Прайсу казалось очень обидным, что два робота — Крикун и Пасть — обошлись с ним как с младенцем. Запугали, надсмеялись, сумели прочесть его мысли и вынуждают признать свою вину в том, что, по его разумению, виной и преступлением быть не могло. Конечно, Крикун знает уйму законов. Он справедлив, беспристрастен — надо думать только так. Иначе… Пасть произнесет вслух все слова протеста, которые вертятся на языке, и тогда новый штраф, который проглотит двухмесячные, а то и полугодичные заработки.
Пришлось рассказывать достаточно подробно, но не пытаясь оценивать свои поступки, не пытаясь жаловаться на бесцеремонность телекомментатора «Тотального Пари», не пытаясь, наконец, негодовать, что священную родительскую любовь и горе сделали предметом пошлой и жестокой инсценировки.
Он говорил, а Пасть и Крикун орали, перебивали Прайса и друг друга. Пасть бесцеремонно, с дьявольским наслаждением профессионального доносчика выкрикивала все, даже самое крохотное, о чем Прайс хотел умолчать. Крикун тут же начинал бесноваться и угрожать, с быстротой пулемета обстреливая коммивояжера параграфами законов, пунктами и положениями устава Союза промышленников, разъяснениями сената, прецедентами Федерального суда.
Вскоре, казалось, обессилели все трое. Хотя, конечно, обессилеть мог только Прайс. Полубесчувственному, ему объявили приговор и отправили по трубе на старое место, в общую шеренгу подвешенных.
— Теперь вас распакуют в главной распаковочной и отпустят домой. Под залог. Лишаюсь приятного соседа, — пожалел Мом.
— Я понял, о чем вы хотели предупредить, когда сказали… как это… мысль изреченная есть ложь. Вы хотели сказать о Говорящей Пасти.
— Еще бы! Но не успел. Жалею!
— Она действительно читает мысли?
— До мозговых извилин она еще не добралась. Все дело в ошейнике.
— Ошейнике?
— На каждом спеленатом есть очень тугой ошейник. Заметили? В нем скрыты металлические пластинки… Спойте погромче песенку…
— Какую песенку? Зачем?
Мом выразительно показал глазами вверх, на потолок, где чернел кружок подслушивающего микрофона.

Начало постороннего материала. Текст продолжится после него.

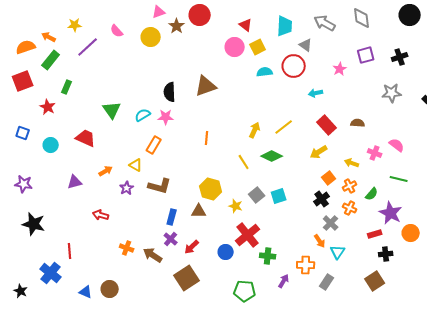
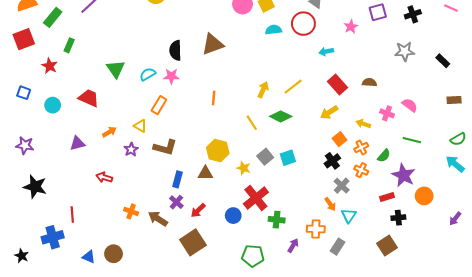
blue cross: (51, 273) -> (53, 237), turned 35

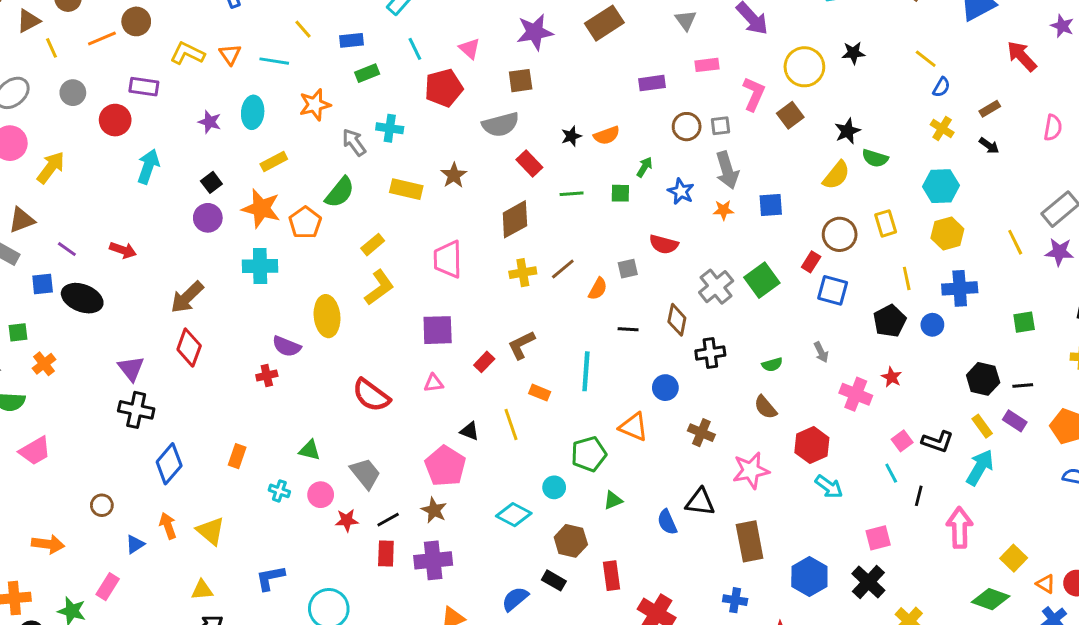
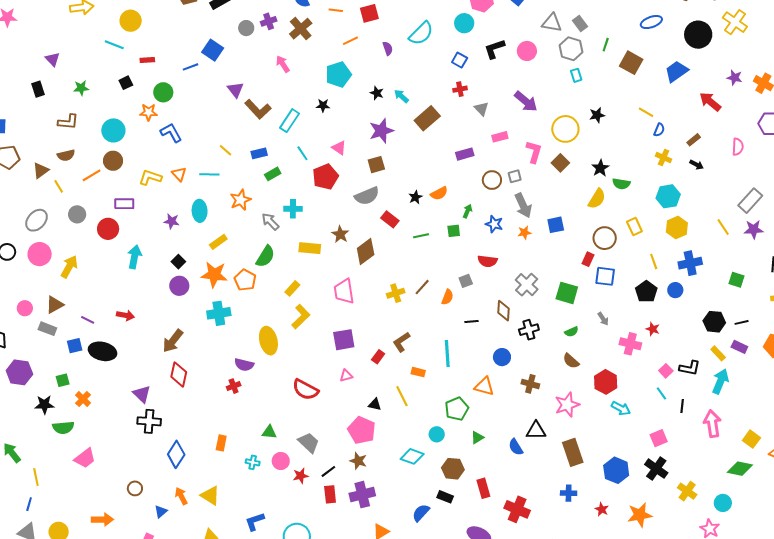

Чтобы заглушить его словами песенки, Прайс, немилосердно фальшивя и задыхаясь, запел «Красная малиновка скачет на заре».
— Пойте, пойте! Гоп-гоп-гоп! Нам всегда весело! Поймите, всякую мысль человек беззвучно и незаметно для себя произносит втихую, а уж потом думает, брякнуть ли ему это вслух или промолчать. Ничего не поделаешь, биотоки мозга постоянно вызывают слабые движения языка, губ, гортани… Веселее! Веселее!